Update (7/7/15): Gov. Scott Walker’s office has confirmed in a statement that it was involved with the measure to change Wisconsin’s open-records law to block access to many currently available government documents. The statement was released after Wisconsin Senate Majority Leader Scott Fitzgerald (R) acknowledged that Walker’s office took part in discussions to slip the changes into a last-minute budget bill. Fitzgerald said the governor’s office had specifically cited the volume of requests it receives as one reason for the measure. Another Wisconsin Republican lawmaker, Rep. Dale Kooyenga, the vice-chairman of the legislative committee that included the provision, apologized for his role in allowing it into the budget bill. According to Kooyenga, he had been led to believe the change would put Wisconsin’s public records law in line with the rest of the country and federal law; since voting for the measure, he learned that it was actually much harsher.

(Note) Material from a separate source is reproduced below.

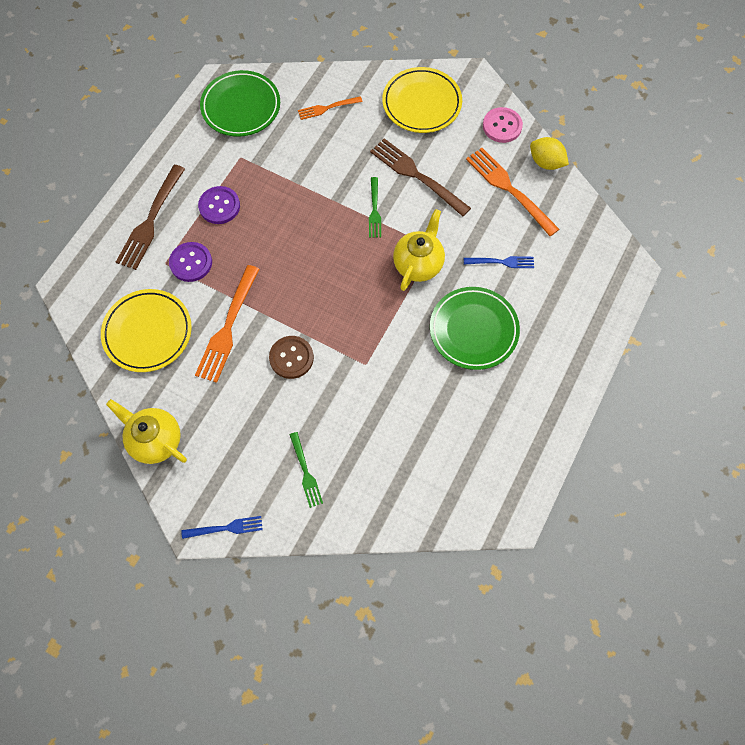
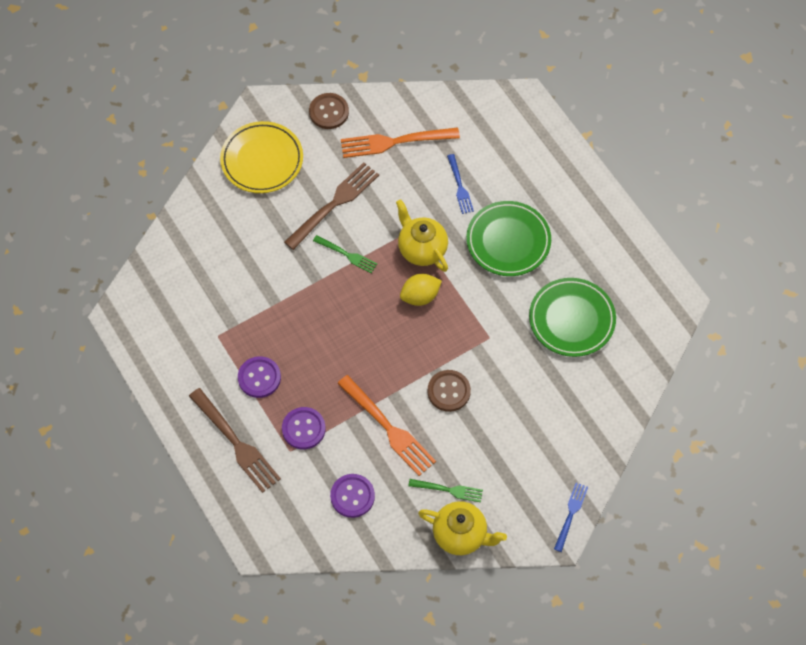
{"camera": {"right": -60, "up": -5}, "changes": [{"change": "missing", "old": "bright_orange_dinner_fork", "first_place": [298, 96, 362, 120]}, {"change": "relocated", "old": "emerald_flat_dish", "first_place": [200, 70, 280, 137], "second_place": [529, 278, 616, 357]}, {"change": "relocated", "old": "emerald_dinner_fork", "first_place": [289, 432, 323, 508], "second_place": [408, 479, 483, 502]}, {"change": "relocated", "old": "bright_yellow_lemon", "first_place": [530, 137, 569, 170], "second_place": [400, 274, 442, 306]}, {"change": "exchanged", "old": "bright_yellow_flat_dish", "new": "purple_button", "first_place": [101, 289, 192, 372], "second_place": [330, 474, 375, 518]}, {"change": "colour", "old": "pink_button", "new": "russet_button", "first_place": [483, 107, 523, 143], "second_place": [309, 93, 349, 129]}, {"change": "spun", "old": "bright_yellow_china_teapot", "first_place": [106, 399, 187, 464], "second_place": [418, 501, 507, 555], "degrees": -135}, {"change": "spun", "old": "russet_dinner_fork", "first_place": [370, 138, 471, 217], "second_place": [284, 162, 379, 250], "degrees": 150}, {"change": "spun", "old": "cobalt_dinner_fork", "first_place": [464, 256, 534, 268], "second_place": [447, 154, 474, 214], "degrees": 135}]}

Late on Thursday night, before the start of the holiday weekend, Republican state legislators in Wisconsin slipped wording into a bill authorizing Gov. Scott Walker’s proposed budget that would have blocked access to many public records. This includes records the Walker administration is currently fighting to keep secret, which concern a controversial proposal to rewrite key parts of the Wisconsin University system’s charter. Reporters and the governor’s Democratic critics immediately suspected this legislative maneuver was an attempt to shield Walker, who is about to announce his presidential bid next week, from greater scrutiny.
On Friday, as the controversy over the provision escalated, Walker at first avoided discussing it. But soon Republican lawmakers who had not been part of the committee that approved the language joined the chorus of critics. Knowing that he didn’t even have the support of fellow Republicans, Walker issued a joint statement with top GOP lawmakers Saturday morning stating that the language would be pulled from the budget, at least for now.
Wisconsin Republicans won’t say who was responsible for the public-records-blocking measure, but a number of Wisconsin journalists and critics of the governor believe the idea may have come directly from Walker’s office. According to the nonpartisan Wisconsin Center for Investigative Reporting, the rationale used by supporters of the proposed change closely resembles the one that Walker’s administration has deployed as it has fought open records requests for these types of documents in the past.
Proponents of the budget measure said it was necessary to restrict public access to internal deliberations in order to allow for a free exchange of ideas between elected officials and their staffers. While that’s not a new line of thinking elsewhere in the country when it comes to politicians trying to block public access to government documents, according to WCIR this reasoning has only recently been used in Wisconsin—in arguments made by Walker’s office:
A Center review shows that on May 8, [the Department of Administration] used a similar rationale in denying a River Falls man access to records about Walker’s controversial proposal to eliminate IRIS, a program that allows disabled individuals to use state money to pay for self-directed care. Lawmakers have since altered the program, but disability advocates remain opposed to the changes.
“Making these internal discussions just as open to disclosure as the final version of the budget would inhibit the free exchange of ideas, opinions, proposals, and recommendations among those involved in deciding what to include in the final legislation,” according to the letter signed by Gregory Murray, DOA’s chief legal counsel.
In fact, in their joint statement Saturday, Walker, (Republican Assembly Speaker Robin) Vos, Senate Majority Leader Scott Fitzgerald, R-Juneau, and joint finance co-chairs Sen. Alberta Darling, R-River Hills, and Rep. John Nygren, R-Marinette, made the same argument, saying the goal was to “encourage a deliberative process between elected officials and their staff in developing policy.”
If the effort to restrict public records had succeeded, the timing of the move would have been fortuitous for Walker, allowing his administration to turn down requests for documents about his tenure filed by journalists (and political foes) seeking to scrutinize the governor’s record as he launches a White House bid.
“This is really self-serving,” one Democratic state senator told the Milwaukee Journal-Sentinel. “Somebody’s being protected from something. Of course, if this passes we’re never going to know what it is.”
While Walker and his allies have agreed to back off from the open records measure, they may not be totally done with the idea. In their joint statement announcing the controversial measure would be stripped from the budget bill, they included a promise to “to allow for further debate on this issue, outside of the budget process.”